_TASK REQUIREMENTS_:
Every record should be written out exactly, with the pictures left out.

[Data extracted from a collection]
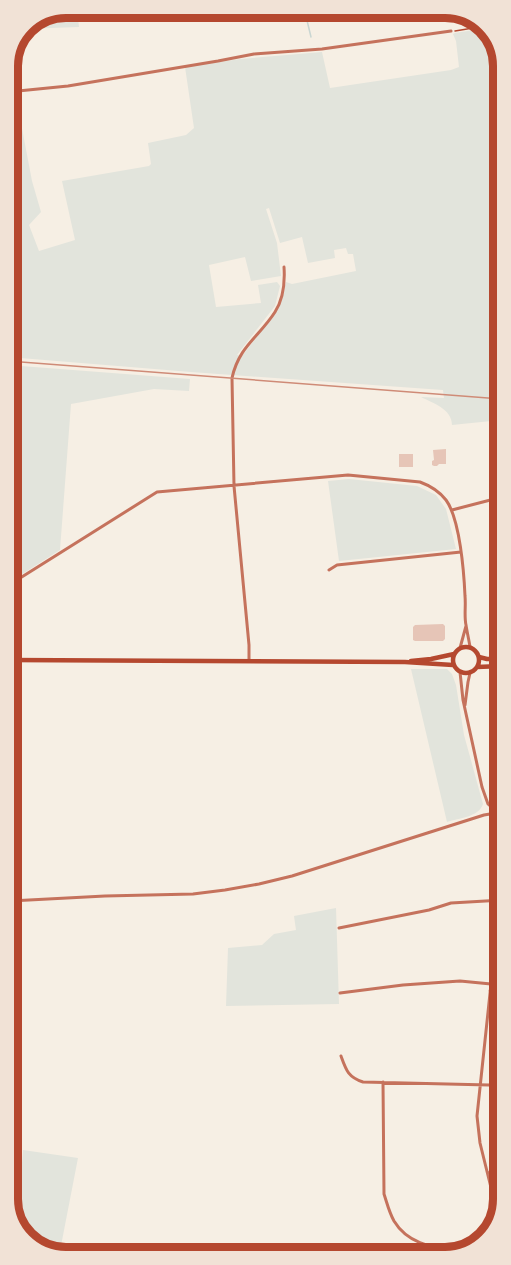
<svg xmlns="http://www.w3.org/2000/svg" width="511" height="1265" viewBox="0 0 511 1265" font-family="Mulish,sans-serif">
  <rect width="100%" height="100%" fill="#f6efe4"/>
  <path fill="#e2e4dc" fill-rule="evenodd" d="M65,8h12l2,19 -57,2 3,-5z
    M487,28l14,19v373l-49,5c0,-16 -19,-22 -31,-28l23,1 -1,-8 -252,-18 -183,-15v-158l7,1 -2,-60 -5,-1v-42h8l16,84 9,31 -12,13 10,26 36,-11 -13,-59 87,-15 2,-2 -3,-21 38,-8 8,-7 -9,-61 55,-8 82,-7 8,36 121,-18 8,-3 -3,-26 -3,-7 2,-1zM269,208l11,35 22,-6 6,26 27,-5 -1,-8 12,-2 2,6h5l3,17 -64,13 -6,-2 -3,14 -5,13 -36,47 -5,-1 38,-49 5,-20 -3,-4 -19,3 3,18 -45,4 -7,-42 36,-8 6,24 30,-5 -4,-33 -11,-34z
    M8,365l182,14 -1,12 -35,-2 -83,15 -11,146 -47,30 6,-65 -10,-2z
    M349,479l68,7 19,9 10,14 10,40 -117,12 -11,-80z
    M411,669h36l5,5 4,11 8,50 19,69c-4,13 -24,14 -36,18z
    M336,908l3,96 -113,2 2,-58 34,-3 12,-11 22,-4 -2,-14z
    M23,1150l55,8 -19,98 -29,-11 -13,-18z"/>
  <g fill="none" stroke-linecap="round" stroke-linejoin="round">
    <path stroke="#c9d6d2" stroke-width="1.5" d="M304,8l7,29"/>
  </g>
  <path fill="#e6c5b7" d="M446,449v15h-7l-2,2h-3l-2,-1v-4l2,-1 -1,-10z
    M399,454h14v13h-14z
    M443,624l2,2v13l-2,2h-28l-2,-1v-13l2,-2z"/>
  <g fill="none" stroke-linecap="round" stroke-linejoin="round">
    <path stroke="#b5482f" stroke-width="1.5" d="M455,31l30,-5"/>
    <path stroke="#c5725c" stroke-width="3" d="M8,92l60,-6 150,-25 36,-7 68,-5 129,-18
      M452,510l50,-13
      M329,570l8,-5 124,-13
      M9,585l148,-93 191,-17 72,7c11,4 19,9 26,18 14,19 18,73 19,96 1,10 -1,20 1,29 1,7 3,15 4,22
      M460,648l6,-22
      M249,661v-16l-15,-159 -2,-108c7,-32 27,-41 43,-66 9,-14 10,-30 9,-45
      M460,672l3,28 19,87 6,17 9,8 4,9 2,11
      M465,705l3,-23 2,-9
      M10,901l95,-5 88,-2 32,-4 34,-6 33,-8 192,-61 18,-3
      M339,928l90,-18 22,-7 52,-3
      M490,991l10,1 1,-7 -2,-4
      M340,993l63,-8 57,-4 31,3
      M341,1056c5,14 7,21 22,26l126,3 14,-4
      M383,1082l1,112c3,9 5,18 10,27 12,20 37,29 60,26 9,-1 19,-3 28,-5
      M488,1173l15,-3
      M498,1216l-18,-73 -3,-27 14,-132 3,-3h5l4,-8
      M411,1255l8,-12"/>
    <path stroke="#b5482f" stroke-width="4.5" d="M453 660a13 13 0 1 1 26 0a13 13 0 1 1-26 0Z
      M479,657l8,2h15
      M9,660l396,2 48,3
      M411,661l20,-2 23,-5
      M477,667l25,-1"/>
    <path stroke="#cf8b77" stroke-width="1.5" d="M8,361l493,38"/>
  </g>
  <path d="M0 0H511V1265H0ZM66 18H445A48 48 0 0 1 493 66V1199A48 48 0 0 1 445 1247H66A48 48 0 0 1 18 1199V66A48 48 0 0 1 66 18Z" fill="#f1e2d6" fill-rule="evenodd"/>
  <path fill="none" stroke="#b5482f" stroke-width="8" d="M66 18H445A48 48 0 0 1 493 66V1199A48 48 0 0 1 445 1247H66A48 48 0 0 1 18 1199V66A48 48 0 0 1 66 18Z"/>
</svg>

_RESULT FOR THIS TASK_:
<svg xmlns="http://www.w3.org/2000/svg" width="511" height="1265" viewBox="0 0 511 1265" font-family="Mulish,sans-serif">
  <rect width="100%" height="100%" fill="#f6efe4"/>
  <path fill="#e2e4dc" fill-rule="evenodd" d="M65,8h12l2,19 -57,2 3,-5z
    M487,28l14,19v373l-49,5c0,-16 -19,-22 -31,-28l23,1 -1,-8 -252,-18 -183,-15v-158l7,1 -2,-60 -5,-1v-42h8l16,84 9,31 -12,13 10,26 36,-11 -13,-59 87,-15 2,-2 -3,-21 38,-8 8,-7 -9,-61 55,-8 82,-7 8,36 121,-18 8,-3 -3,-26 -3,-7 2,-1zM269,208l11,35 22,-6 6,26 27,-5 -1,-8 12,-2 2,6h5l3,17 -64,13 -6,-2 -3,14 -5,13 -36,47 -5,-1 38,-49 5,-20 -3,-4 -19,3 3,18 -45,4 -7,-42 36,-8 6,24 30,-5 -4,-33 -11,-34z
    M8,365l182,14 -1,12 -35,-2 -83,15 -11,146 -47,30 6,-65 -10,-2z
    M349,479l68,7 19,9 10,14 10,40 -117,12 -11,-80z
    M411,669h36l5,5 4,11 8,50 19,69c-4,13 -24,14 -36,18z
    M336,908l3,96 -113,2 2,-58 34,-3 12,-11 22,-4 -2,-14z
    M23,1150l55,8 -19,98 -29,-11 -13,-18z"/>
  <g fill="none" stroke-linecap="round" stroke-linejoin="round">
    <path stroke="#c9d6d2" stroke-width="1.5" d="M304,8l7,29"/>
  </g>
  <path fill="#e6c5b7" d="M446,449v15h-7l-2,2h-3l-2,-1v-4l2,-1 -1,-10z
    M399,454h14v13h-14z
    M443,624l2,2v13l-2,2h-28l-2,-1v-13l2,-2z"/>
  <g fill="none" stroke-linecap="round" stroke-linejoin="round">
    <path stroke="#b5482f" stroke-width="1.5" d="M455,31l30,-5"/>
    <path stroke="#c5725c" stroke-width="3" d="M8,92l60,-6 150,-25 36,-7 68,-5 129,-18
      M452,510l50,-13
      M329,570l8,-5 124,-13
      M9,585l148,-93 191,-17 72,7c11,4 19,9 26,18 14,19 18,73 19,96 1,10 -1,20 1,29 1,7 3,15 4,22
      M460,648l6,-22
      M249,661v-16l-15,-159 -2,-108c7,-32 27,-41 43,-66 9,-14 10,-30 9,-45
      M460,672l3,28 19,87 6,17 9,8 4,9 2,11
      M465,705l3,-23 2,-9
      M10,901l95,-5 88,-2 32,-4 34,-6 33,-8 192,-61 18,-3
      M339,928l90,-18 22,-7 52,-3
      M490,991l10,1 1,-7 -2,-4
      M340,993l63,-8 57,-4 31,3
      M341,1056c5,14 7,21 22,26l126,3 14,-4
      M383,1082l1,112c3,9 5,18 10,27 12,20 37,29 60,26 9,-1 19,-3 28,-5
      M488,1173l15,-3
      M498,1216l-18,-73 -3,-27 14,-132 3,-3h5l4,-8
      M411,1255l8,-12"/>
    <path stroke="#b5482f" stroke-width="4.5" d="M453 660a13 13 0 1 1 26 0a13 13 0 1 1-26 0Z
      M479,657l8,2h15
      M9,660l396,2 48,3
      M411,661l20,-2 23,-5
      M477,667l25,-1"/>
    <path stroke="#cf8b77" stroke-width="1.5" d="M8,361l493,38"/>
  </g>
  <path d="M0 0H511V1265H0ZM66 18H445A48 48 0 0 1 493 66V1199A48 48 0 0 1 445 1247H66A48 48 0 0 1 18 1199V66A48 48 0 0 1 66 18Z" fill="#f1e2d6" fill-rule="evenodd"/>
  <path fill="none" stroke="#b5482f" stroke-width="8" d="M66 18H445A48 48 0 0 1 493 66V1199A48 48 0 0 1 445 1247H66A48 48 0 0 1 18 1199V66A48 48 0 0 1 66 18Z"/>
</svg>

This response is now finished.